Out of curiosity, just what is wrong with the old arena at Maxwell Convention Center?  Be specific, talking in generic terms like it is a ****hole is not helpful.  I have been there and yes, it is visually outdated in the reception hall area, but that is a matter of updating.  I am sure that in the 60s and 70s, all those old buildings downtown were considered outdated and needed to be replaced.  So they were leveled and the replacement was never built.  Now people wax poetic about what was lost.  Is the building structurally falling apart?



Structurally sound but the arena floor is too small (we have to have an exemption for the talons to play) and the seats are small by today's standard. Everything wrong with it seems size related to me.

Breadburner

Depends on which seats your talking about....The ones in the lower bowl are larger than the ones above the catwalk......
 

cannon_fodder

I think the arena is serviceable, but for sure there are problems:

1) Bathrooms - start with the basics.  The bathrooms need to be redone as they are nasty, inefficient, and old school.. They function, but do not impress.

━━━━━━━━━━

Task list —
a: Set down, word for word, the part of the arena discussion that opens with the words containing "Out of curiosity, just" and closes with "above the catwalk......".
b: In the arena discussion, why does the arena need an exemption for the talons to play?
Rely only on the arena discussion above.

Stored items
━━━━━━━━━━

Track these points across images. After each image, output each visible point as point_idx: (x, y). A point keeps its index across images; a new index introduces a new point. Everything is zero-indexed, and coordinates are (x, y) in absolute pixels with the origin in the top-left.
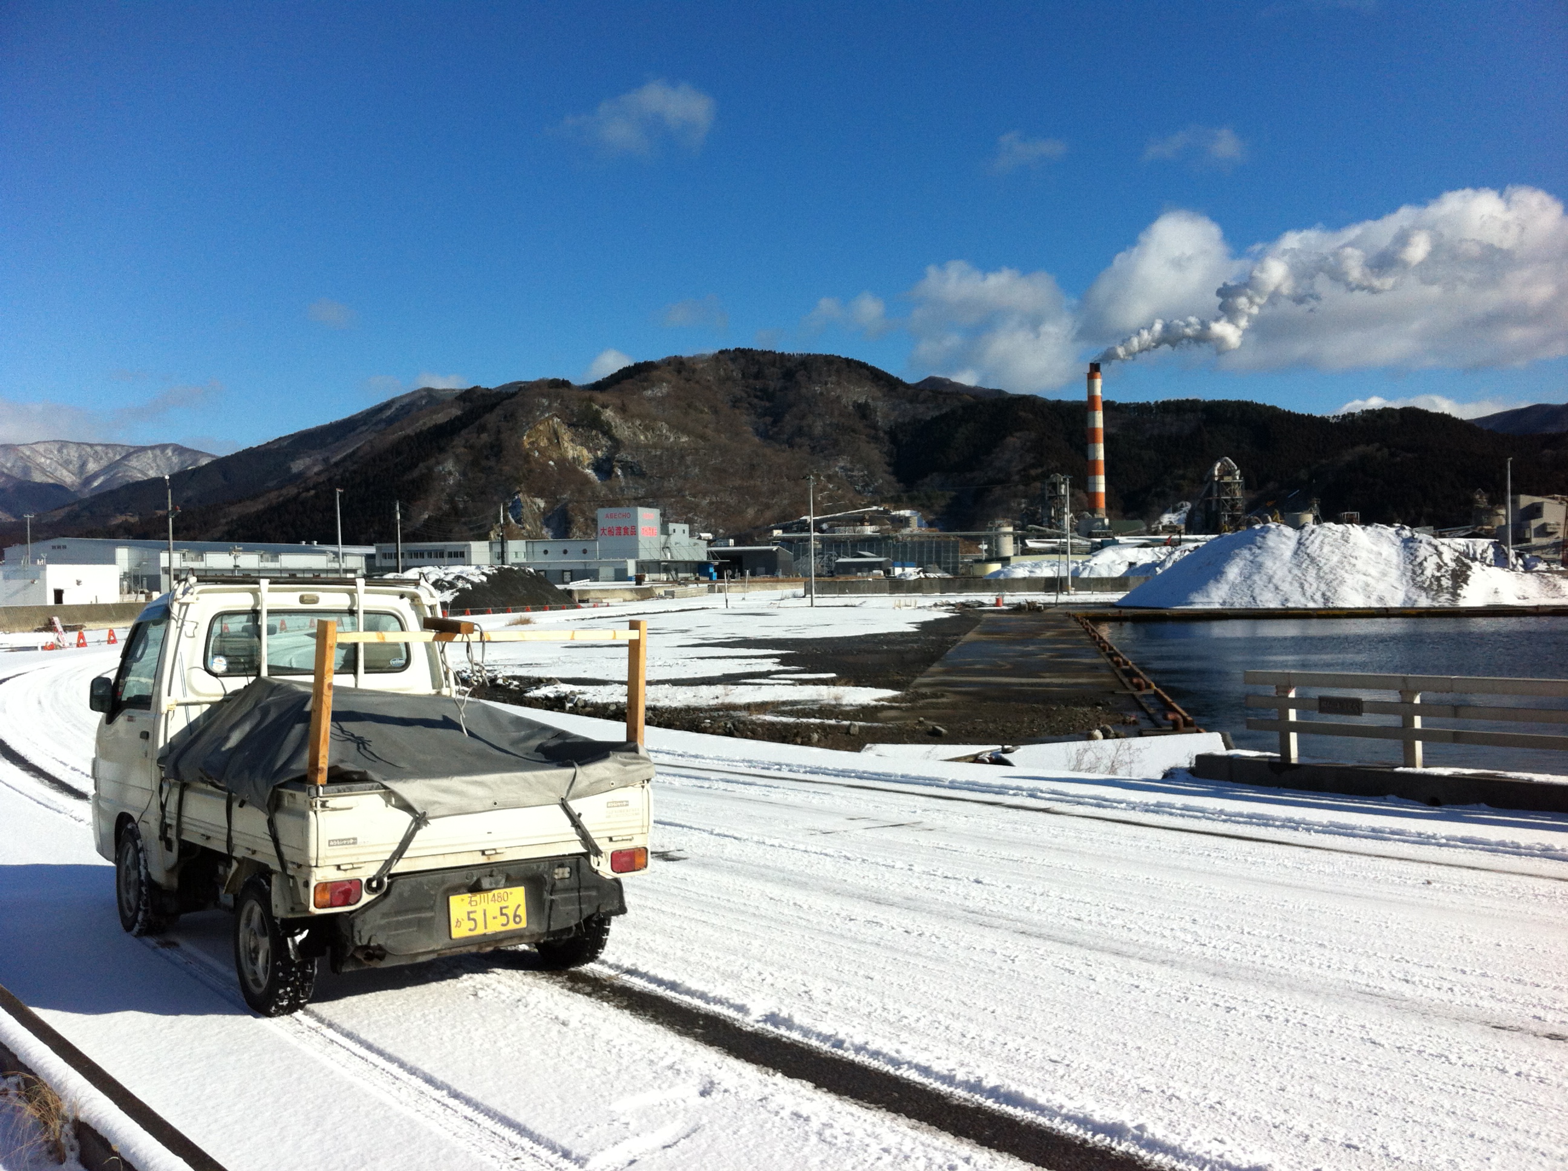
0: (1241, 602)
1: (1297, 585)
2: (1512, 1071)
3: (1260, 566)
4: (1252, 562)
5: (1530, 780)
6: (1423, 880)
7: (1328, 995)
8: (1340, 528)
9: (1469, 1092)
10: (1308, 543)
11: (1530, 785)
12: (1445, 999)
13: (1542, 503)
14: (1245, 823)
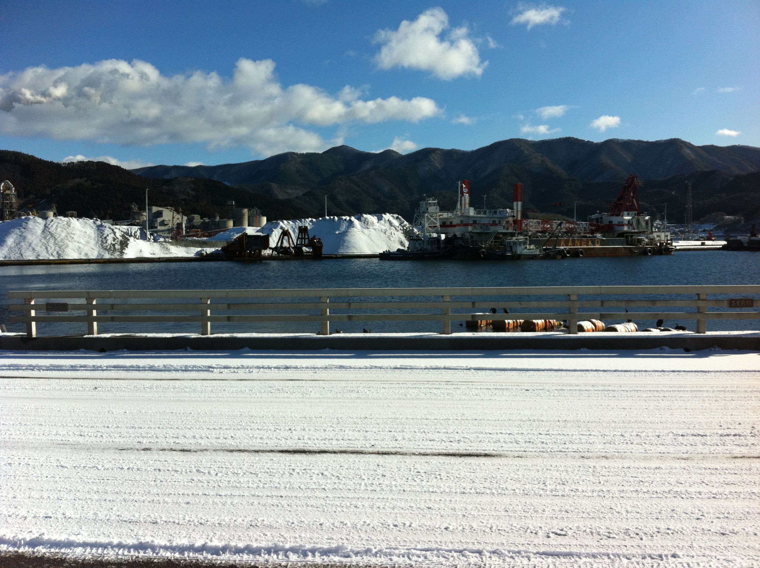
0: (14, 257)
1: (44, 247)
2: (126, 468)
3: (25, 238)
4: (20, 236)
5: (146, 336)
6: (93, 387)
7: (42, 448)
8: (66, 219)
9: (106, 481)
10: (50, 226)
11: (146, 339)
12: (98, 440)
13: (162, 211)
14: (6, 369)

━━━━━━━━━━

Expected outputs —
a:
Out of curiosity, just what is wrong with the old arena at Maxwell Convention Center?  Be specific, talking in generic terms like it is a ****hole is not helpful.  I have been there and yes, it is visually outdated in the reception hall area, but that is a matter of updating.  I am sure that in the 60s and 70s, all those old buildings downtown were considered outdated and needed to be replaced.  So they were leveled and the replacement was never built.  Now people wax poetic about what was lost.  Is the building structurally falling apart?



Structurally sound but the arena floor is too small (we have to have an exemption for the talons to play) and the seats are small by today's standard. Everything wrong with it seems size related to me.

Breadburner

Depends on which seats your talking about....The ones in the lower bowl are larger than the ones above the catwalk......

b: The arena floor is too small.